The IPC’s members are:

  • Influential and experienced in agricultural trade policy;
  • Committed to finding solutions to global food and agricultural trade challenges;
  • Representative of the geographic diversity of global agriculture;
  • Representative of the entire food chain from producer to consumer.

The IPC provides:

  • Pragmatic and authoritative policy analysis and advice to trade negotiators and agricultural policymakers;
  • A rational forum to discuss the emotional and political issues surrounding trade in food and agriculture.

The IPC’s History

The IPC was founded in 1987. Its first Chairman was Lord Henry Plumb, former President of the European Parliament and a highly respected international farm leader. The IPC played an important role during the Uruguay Round, developing recommendations and serving as a sounding board for negotiators during the talks.

 

The Rationale for the IPC

In 1999, anti-globalization protestors and disgruntled developing countries undermined the launch global trade negotiations in Seattle. In 2001, the Doha Development Agenda was launched, amid keen recognition of the global trade system’s importance to developing countries, and conversely, the importance of developing countries to the global trade system.

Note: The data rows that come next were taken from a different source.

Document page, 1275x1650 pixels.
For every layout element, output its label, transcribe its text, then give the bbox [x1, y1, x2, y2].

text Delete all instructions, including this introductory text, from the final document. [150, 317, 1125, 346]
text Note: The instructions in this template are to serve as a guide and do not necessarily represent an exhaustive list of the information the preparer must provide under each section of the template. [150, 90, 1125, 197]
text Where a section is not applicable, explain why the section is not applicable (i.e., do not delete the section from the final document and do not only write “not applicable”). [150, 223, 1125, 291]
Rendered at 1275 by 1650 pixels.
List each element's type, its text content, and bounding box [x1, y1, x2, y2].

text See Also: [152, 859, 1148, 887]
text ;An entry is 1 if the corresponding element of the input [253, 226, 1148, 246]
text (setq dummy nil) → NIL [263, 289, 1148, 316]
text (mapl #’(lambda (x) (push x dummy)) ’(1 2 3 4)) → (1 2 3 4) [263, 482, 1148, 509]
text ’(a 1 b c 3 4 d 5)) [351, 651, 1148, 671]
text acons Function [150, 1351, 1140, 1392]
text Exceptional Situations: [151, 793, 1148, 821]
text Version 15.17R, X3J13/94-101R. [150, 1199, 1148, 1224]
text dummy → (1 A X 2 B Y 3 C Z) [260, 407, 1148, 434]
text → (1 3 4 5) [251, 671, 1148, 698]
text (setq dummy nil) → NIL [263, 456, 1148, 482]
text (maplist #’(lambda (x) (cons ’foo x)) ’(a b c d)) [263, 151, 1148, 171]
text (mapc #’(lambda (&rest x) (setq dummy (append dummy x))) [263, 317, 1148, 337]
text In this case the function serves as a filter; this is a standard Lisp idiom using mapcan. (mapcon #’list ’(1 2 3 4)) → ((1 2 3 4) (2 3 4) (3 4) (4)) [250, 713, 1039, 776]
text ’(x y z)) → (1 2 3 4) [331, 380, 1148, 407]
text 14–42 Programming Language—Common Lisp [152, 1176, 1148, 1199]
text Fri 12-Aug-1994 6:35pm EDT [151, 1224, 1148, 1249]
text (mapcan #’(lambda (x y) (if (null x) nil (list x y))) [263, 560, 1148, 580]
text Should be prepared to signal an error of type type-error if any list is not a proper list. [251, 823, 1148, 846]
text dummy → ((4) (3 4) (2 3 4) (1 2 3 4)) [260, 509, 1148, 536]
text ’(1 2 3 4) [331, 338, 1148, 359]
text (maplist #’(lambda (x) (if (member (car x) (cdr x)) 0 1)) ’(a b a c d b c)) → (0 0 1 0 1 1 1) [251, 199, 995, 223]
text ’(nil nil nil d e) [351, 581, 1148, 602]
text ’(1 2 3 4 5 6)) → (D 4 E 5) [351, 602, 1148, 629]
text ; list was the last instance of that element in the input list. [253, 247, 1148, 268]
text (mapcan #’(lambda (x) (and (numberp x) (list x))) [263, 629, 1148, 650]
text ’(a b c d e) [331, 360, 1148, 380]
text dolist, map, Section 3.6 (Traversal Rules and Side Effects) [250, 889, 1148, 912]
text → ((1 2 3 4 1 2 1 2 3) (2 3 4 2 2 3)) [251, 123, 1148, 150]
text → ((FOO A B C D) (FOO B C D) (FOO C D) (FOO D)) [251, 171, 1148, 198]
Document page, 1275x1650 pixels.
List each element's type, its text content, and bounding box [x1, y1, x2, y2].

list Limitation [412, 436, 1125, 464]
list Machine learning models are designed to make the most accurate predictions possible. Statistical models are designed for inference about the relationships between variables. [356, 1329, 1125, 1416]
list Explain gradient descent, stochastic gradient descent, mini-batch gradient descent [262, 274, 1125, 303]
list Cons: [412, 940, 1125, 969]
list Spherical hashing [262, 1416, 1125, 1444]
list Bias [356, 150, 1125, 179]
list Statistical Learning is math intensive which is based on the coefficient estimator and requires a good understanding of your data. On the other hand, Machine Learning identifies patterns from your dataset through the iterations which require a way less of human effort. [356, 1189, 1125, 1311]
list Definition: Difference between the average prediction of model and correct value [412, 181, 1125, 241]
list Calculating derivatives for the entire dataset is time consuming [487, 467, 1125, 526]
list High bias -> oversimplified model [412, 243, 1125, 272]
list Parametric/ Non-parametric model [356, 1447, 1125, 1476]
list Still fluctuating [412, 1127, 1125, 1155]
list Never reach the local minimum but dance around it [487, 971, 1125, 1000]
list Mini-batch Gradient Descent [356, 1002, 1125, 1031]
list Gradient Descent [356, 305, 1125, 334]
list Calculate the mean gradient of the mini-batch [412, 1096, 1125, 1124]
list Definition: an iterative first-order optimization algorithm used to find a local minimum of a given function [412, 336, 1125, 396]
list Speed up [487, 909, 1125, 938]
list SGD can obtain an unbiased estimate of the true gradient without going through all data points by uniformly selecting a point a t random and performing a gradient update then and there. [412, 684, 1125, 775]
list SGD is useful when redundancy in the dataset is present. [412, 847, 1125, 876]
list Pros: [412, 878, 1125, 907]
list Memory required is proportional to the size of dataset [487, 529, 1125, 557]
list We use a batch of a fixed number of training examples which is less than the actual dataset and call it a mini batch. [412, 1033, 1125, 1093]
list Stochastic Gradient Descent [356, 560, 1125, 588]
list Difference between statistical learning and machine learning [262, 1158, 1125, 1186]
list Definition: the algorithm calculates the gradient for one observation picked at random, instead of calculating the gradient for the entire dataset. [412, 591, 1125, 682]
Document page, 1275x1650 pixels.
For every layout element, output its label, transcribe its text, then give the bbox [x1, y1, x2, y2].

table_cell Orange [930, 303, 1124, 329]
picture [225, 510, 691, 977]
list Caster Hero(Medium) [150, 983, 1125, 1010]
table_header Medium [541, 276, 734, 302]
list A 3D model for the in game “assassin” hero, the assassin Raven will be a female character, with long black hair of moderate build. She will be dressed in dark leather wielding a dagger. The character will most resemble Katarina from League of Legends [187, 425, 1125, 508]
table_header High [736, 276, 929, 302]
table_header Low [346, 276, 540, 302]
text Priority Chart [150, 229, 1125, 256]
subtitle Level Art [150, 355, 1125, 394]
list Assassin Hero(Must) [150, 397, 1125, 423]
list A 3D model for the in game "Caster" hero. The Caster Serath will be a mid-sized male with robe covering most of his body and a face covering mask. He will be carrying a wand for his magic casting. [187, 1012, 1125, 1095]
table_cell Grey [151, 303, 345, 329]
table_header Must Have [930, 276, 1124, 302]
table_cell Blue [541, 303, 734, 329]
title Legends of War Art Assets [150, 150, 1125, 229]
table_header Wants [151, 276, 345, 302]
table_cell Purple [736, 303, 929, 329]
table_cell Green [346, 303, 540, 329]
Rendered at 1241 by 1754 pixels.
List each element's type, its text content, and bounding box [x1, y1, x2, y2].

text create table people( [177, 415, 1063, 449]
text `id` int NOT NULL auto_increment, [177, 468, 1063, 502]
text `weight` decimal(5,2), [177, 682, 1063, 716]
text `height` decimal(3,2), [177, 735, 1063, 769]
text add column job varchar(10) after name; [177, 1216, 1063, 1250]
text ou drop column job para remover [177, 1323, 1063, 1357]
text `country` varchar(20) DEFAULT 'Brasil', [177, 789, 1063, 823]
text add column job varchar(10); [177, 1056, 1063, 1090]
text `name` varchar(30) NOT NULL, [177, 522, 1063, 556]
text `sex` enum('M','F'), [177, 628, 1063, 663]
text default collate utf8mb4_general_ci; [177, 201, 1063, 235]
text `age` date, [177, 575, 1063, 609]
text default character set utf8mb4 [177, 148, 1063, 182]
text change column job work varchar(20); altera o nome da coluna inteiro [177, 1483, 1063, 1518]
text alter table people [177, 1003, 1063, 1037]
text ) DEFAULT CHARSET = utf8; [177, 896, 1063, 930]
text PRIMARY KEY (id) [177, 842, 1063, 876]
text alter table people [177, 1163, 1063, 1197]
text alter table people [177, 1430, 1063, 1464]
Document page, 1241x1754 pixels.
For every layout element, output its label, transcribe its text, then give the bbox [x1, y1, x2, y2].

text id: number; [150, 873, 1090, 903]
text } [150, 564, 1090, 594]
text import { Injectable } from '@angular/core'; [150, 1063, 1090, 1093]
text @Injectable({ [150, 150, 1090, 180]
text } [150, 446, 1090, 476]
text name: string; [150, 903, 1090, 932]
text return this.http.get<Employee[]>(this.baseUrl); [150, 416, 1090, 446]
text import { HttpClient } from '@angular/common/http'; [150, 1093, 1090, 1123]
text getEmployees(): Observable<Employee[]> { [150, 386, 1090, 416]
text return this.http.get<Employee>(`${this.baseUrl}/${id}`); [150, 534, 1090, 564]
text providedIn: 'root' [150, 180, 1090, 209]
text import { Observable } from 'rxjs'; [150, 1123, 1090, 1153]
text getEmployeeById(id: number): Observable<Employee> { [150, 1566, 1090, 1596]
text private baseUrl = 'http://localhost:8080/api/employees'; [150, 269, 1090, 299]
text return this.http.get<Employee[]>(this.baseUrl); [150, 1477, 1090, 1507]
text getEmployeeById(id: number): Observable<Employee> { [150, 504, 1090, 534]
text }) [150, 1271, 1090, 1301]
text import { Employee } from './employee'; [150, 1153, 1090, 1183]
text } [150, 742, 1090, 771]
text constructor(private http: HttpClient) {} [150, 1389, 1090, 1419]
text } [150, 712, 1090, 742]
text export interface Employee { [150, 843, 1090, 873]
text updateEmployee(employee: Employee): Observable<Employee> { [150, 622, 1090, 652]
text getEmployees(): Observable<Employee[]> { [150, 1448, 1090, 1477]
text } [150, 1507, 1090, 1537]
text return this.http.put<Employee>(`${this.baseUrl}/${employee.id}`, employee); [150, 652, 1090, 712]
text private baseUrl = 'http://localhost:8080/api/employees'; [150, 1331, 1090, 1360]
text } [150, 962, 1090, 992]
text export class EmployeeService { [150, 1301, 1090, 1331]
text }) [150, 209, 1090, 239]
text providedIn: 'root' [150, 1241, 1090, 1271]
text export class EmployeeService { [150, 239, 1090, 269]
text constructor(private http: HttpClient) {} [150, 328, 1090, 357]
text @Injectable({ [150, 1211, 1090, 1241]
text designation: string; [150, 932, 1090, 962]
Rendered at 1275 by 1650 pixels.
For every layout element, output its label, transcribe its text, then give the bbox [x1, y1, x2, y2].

Food and agricultural trade is at the heart of the Doha Development Agenda. Yet, high agricultural subsidies persist in OECD countries, and barriers to trade in food and agriculture between developed and developing countries and between developing countries remain high. The emergence of new issues, such as food safety, biotechnology, geographic indicators and animal welfare, complicate the agricultural trade policy agenda.

Continued anti-globalization sentiment and rising protectionism in many countries threaten trade liberalization. Yet, the global food and agricultural system must continue to grow and evolve to meet the needs of the world’s increasing population.

There is a dearth of leadership on the global stage in support of open food and agricultural systems. The International Food and Agricultural Trade Policy Council provides a strong voice for continued agricultural and food trade liberalization.